Why a Venture Capitalist Would Propose This
What’s particularly striking is that this proposal comes from Vinod Khosla, a successful venture capitalist who has built his career on free-market principles. His position suggests that even those who have benefited most from capitalism recognize that AGI may require rethinking fundamental economic structures. From an investor perspective, Khosla may see this as necessary to maintain political stability—if AI creates extreme wealth concentration, it could lead to social unrest that ultimately threatens all economic activity, including venture returns. His comments about job displacement in fields like assembly work and farming indicate he sees some economic transitions as inevitable rather than preventable.

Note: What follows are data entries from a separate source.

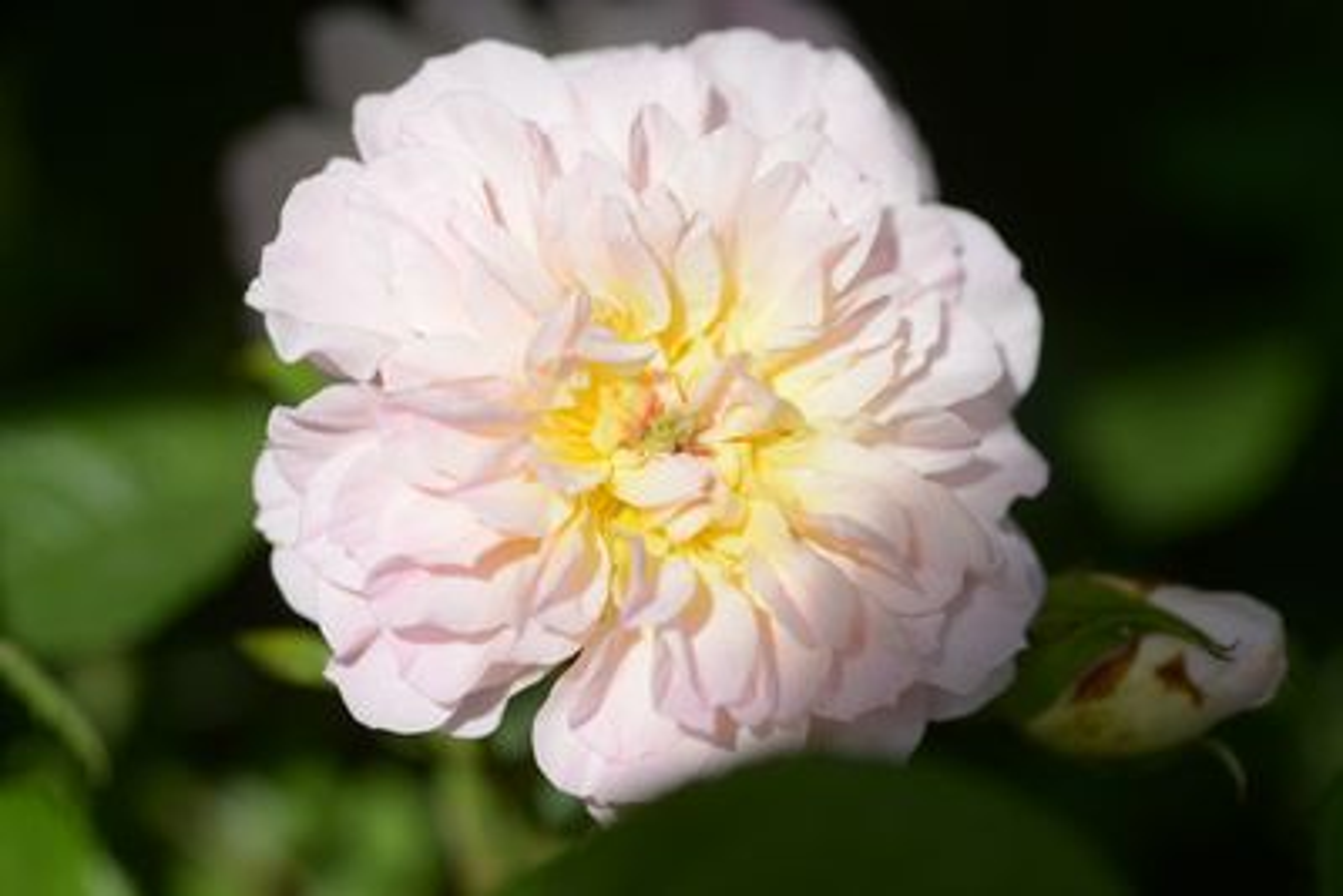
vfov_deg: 13.7
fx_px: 3732
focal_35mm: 100
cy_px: 448
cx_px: 672
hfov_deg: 20.4
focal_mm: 100
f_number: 9
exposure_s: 1/400
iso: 100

The Growing Consensus on AI Economic Impacts
Khosla’s proposal reflects a growing recognition among technology leaders that AI’s economic impacts require structural solutions. While many have discussed UBI or retraining programs, the government equity stake approach represents a more fundamental rethinking of ownership in an AI-driven economy. The key insight is that if AI systems can perform most economic functions, traditional labor-based income distribution mechanisms may become obsolete. Rather than taxing income or transactions, capturing value at the ownership level through equity stakes could become a more efficient redistribution method in an economy where human labor represents a shrinking portion of value creation.
The Political Viability Question
Despite the economic logic, the political challenges are staggering. The proposal would face opposition from across the political spectrum—from free-market conservatives who would view it as socialism to progressives who might prefer traditional tax-and-spend approaches. The implementation would require legislation that seems improbable in today’s polarized environment. However, Khosla’s timing is strategic—by proposing this before AGI becomes reality, he’s starting a conversation that may evolve over the coming decade as AI’s economic impacts become more apparent and public demand for solutions grows.
Other Models for AI Wealth Distribution
Khosla’s proposal represents just one potential approach to managing AI’s economic disruption. Other models include sovereign wealth funds funded by AI-specific taxes, mandatory employee ownership programs in AI companies, or creating new forms of digital assets that represent claims on AI-generated value. Each approach has different implications for efficiency, fairness, and economic growth. What’s clear is that as AI capabilities advance, the conversation about how to distribute its benefits will only intensify, moving from academic discussions to mainstream policy debates.